YOUR OBJECTIVE: From the line with "lantern: present [681,425,716,482]" to the final line of the data below, please write out every line exactly, with no pictures.

Consecutive indoor scene images:
__________________________________________________

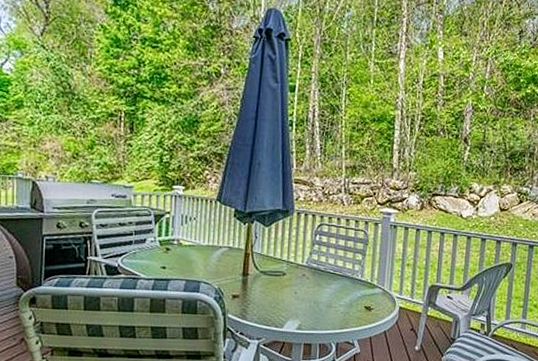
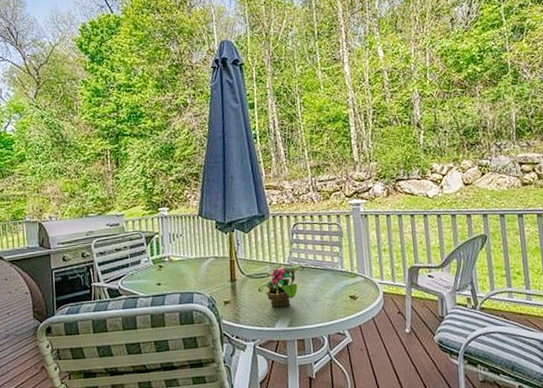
potted flower: none [270,264,323,309] -> present [258,264,305,308]

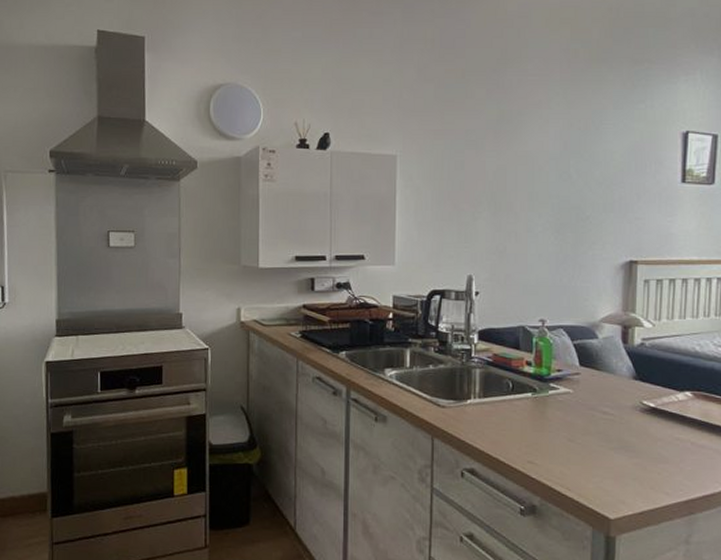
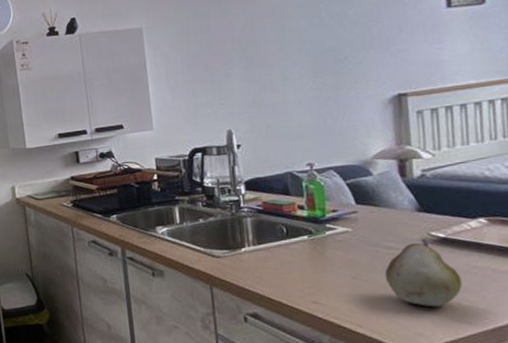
fruit: none [597,406,665,476] -> present [384,238,463,307]

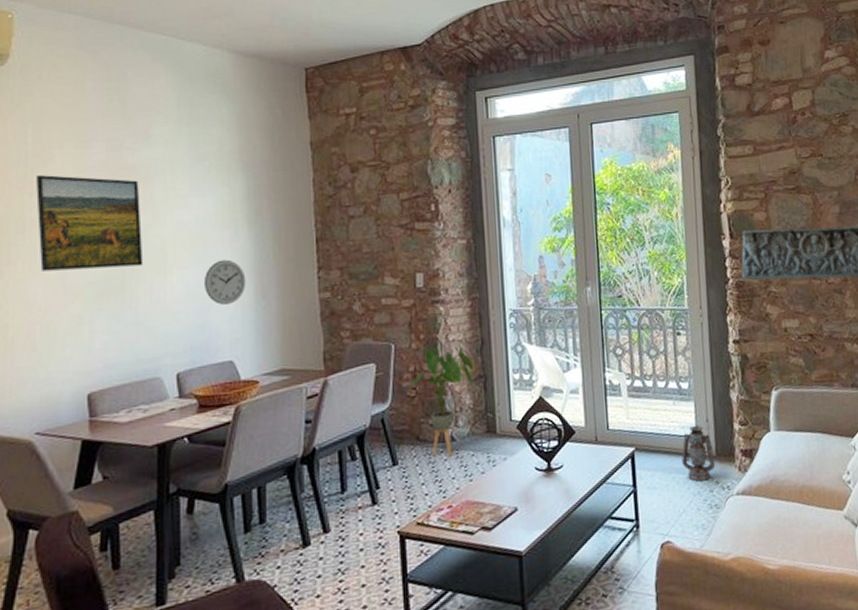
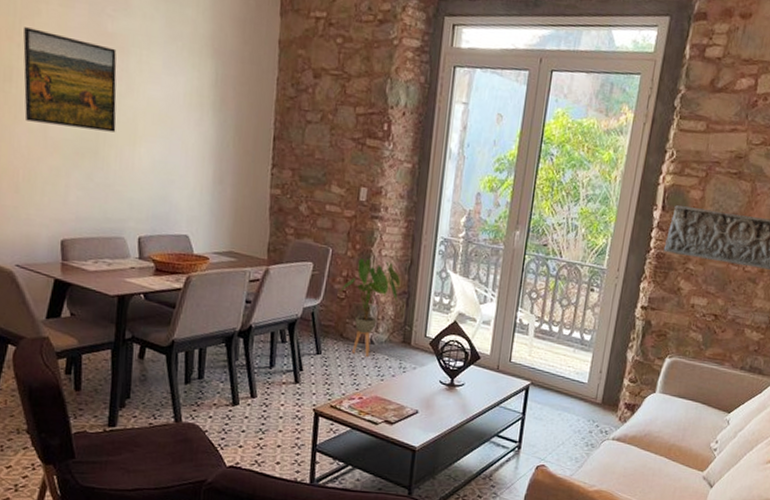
wall clock: present [203,259,246,306] -> none [168,140,207,184]
lantern: present [681,425,716,482] -> none [570,373,601,423]

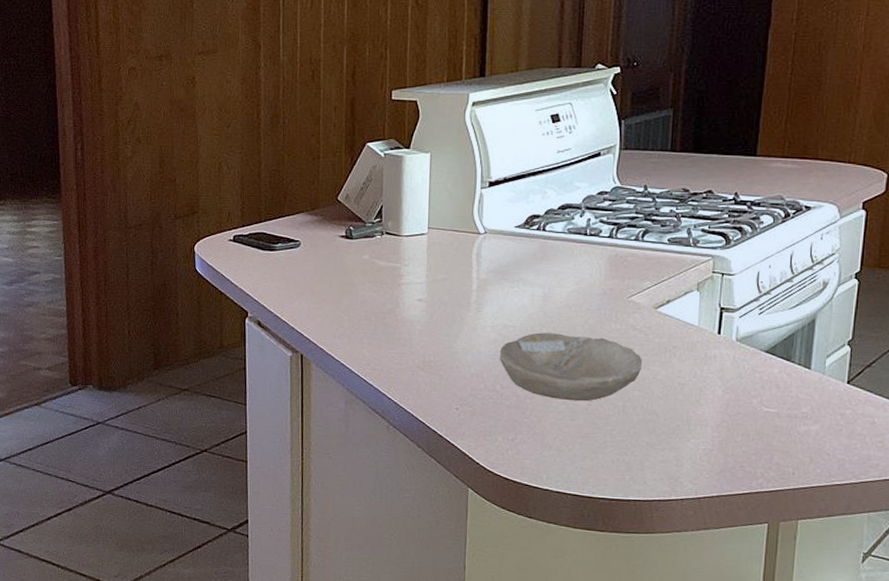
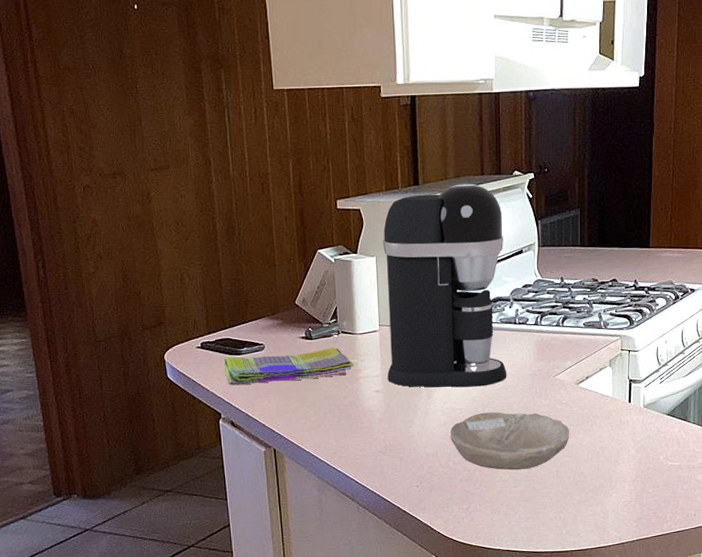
dish towel: none [256,249,397,284] -> present [224,347,354,386]
coffee maker: none [433,77,580,303] -> present [383,183,507,387]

__________________________________________________

ANSWER TO THIS PROBLEM:
lantern: present [681,425,716,482] -> none [570,373,601,423]

dish towel: none [256,249,397,284] -> present [224,347,354,386]
coffee maker: none [433,77,580,303] -> present [383,183,507,387]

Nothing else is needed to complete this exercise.